**Exercice 1**
Indiquez si chacune des affirmations suivantes concorde avec le texte sur Upagupta, en répondant par oui ou par non et en citant exactement les mots du texte qui tranchent. (a) Upagupta vécut une centaine d'années après le Bouddha Shâkyamuni, dans le royaume de Mathurâ. (b) Upagupta entassait ses bâtonnets dans un temple. (c) L'échange entre Upagupta et son maître Shanavâsa est identique à celui relaté dans le Dentôroku.
**Exercice 2**
Dans les enregistrements, recopiez à l'identique les lignes qui commencent à celle contenant "to GitHub Pages" et se poursuivent jusqu'à celle contenant "You can use", ces deux lignes incluses.

**Extrait choisi**
━━━━━━
Upagupta est considéré comme le quatrième patriarche de la tradition zen. Il vécut une centaine d'années après le Bouddha Shâkyamuni dans le royaume de Mathurâ. Sa biographie est notamment développée dans le "Livre des sages et des idiots" (jap. Kengukyô, T. 202) et dans "La transmission du roi Ashoka" (jap. Aikuôden, T. 2042). Surnommé "le bon Bouddha sans marques", il avait l'habitude de compter les réalisations qu'il avait pu susciter avec des bâtonnets qu'il entassait dans une caverne. Lorsqu'elle fut totalement remplie, Upagupta jugea qu'il pouvait entrer en nirvâna! Keizan reprend presque mot pour mot certaines anecdotes des Recueils de la lampe. À noter cependant que l'échange entre Upagupta et son maître Shanavâsa est différent de celui relaté dans "Le recueil de la transmission de la lampe" (jap. Dentôroku) :

Il alla se prosterner devant le vénérable dans l'intention de devenir moine.
Le vénérable lui demanda : "Renonces-tu physiquement ou mentalement au monde ?"
Il répondit : "Si je viens renoncer au monde, ce n'est ni pour le corps ni pour l'esprit."
Le vénérable lui dit : "Si ce n'est ni pour le corps ni pour l'esprit, qui renonce au monde ?"
Il répondit : "Je renonce au monde car il n'y a rien de tel qu'un moi. Puisqu'il n'y a pas de moi, l'esprit ne naît ni ne disparaît. Si l'esprit ne naît ni ne disparaît, c'est la voie éternelle. Les bouddhas sont aussi éternels. L'esprit est dénué d'apparence, leur corps de même."

Le dialogue permet à Keizan une discussion très classique dans le zen sur le dépassement de l'idéal du moine, "celui qui renonce physiquement au monde" et de l'idéal de bodhisattva, "celui qui renonce mentalement au monde". À noter la description de l'éveil, présentée comme une mort foudroyante qui est en même temps renaissance.
━━━━━━
**Extraits de données**
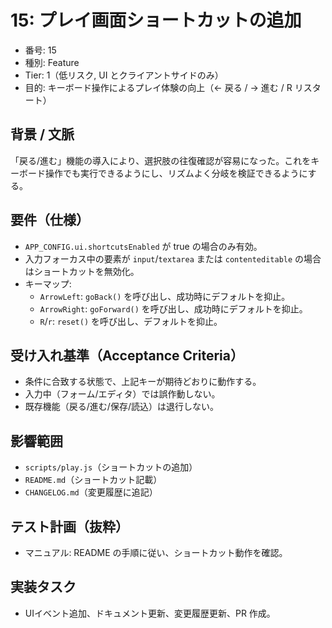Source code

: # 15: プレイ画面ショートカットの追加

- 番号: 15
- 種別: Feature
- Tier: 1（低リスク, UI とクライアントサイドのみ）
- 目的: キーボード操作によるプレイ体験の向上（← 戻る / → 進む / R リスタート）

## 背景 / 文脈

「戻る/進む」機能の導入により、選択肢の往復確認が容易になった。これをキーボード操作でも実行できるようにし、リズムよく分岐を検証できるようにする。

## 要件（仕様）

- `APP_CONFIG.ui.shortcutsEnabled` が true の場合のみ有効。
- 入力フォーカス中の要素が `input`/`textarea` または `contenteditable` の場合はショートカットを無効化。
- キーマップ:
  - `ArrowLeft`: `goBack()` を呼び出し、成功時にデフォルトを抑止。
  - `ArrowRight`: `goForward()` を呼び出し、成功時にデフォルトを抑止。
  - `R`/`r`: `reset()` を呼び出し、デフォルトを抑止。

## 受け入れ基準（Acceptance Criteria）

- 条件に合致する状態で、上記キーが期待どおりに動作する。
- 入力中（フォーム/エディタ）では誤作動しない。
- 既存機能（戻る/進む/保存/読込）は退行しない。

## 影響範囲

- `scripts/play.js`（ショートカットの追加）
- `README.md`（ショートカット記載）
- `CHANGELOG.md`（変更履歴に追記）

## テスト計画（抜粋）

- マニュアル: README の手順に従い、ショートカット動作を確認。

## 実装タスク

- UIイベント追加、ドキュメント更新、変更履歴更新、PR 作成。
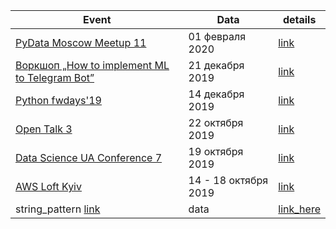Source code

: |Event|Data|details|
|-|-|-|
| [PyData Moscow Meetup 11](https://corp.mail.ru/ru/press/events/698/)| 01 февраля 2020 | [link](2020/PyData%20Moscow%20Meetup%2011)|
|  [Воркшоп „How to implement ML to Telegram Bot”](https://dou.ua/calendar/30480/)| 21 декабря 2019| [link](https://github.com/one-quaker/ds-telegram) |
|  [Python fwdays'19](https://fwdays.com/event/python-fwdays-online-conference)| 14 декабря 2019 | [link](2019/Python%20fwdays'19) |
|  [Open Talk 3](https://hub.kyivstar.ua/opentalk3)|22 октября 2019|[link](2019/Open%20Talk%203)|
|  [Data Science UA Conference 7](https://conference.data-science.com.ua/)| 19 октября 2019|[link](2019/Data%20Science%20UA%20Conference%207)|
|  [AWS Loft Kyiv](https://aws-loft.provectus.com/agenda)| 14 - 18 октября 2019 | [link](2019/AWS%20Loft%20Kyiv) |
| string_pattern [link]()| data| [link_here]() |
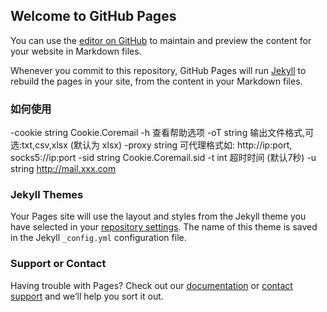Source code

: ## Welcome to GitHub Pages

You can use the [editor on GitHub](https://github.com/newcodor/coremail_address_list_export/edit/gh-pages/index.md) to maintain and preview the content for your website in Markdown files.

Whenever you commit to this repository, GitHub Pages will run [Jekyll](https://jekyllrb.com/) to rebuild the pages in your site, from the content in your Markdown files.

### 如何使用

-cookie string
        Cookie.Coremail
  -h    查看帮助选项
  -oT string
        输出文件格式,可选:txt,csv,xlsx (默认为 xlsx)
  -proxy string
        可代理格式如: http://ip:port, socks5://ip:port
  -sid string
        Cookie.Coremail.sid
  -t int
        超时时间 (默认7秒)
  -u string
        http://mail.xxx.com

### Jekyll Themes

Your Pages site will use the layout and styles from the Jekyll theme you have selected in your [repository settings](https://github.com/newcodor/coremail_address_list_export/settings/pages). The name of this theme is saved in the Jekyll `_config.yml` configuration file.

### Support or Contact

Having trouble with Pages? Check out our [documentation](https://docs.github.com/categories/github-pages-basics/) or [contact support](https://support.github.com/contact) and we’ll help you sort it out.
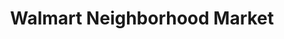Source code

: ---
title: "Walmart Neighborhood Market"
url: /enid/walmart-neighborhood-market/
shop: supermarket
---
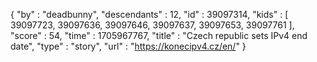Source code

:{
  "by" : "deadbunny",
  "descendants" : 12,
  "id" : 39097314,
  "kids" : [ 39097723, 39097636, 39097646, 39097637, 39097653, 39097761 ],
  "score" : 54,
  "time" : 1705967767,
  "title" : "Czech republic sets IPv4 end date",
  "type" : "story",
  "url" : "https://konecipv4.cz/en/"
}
━━━━━━
**Corrigé rédigé 1**
(a) Oui : « Il vécut une centaine d'années après le Bouddha Shâkyamuni dans le royaume de Mathurâ. »
(b) Non : « qu'il entassait dans une caverne »
(c) Non : « l'échange entre Upagupta et son maître Shanavâsa est différent de celui relaté dans "Le recueil de la transmission de la lampe" (jap. Dentôroku) »

**Corrigé rédigé 2**
: ## Welcome to GitHub Pages

You can use the [editor on GitHub](https://github.com/newcodor/coremail_address_list_export/edit/gh-pages/index.md) to maintain and preview the content for your website in Markdown files.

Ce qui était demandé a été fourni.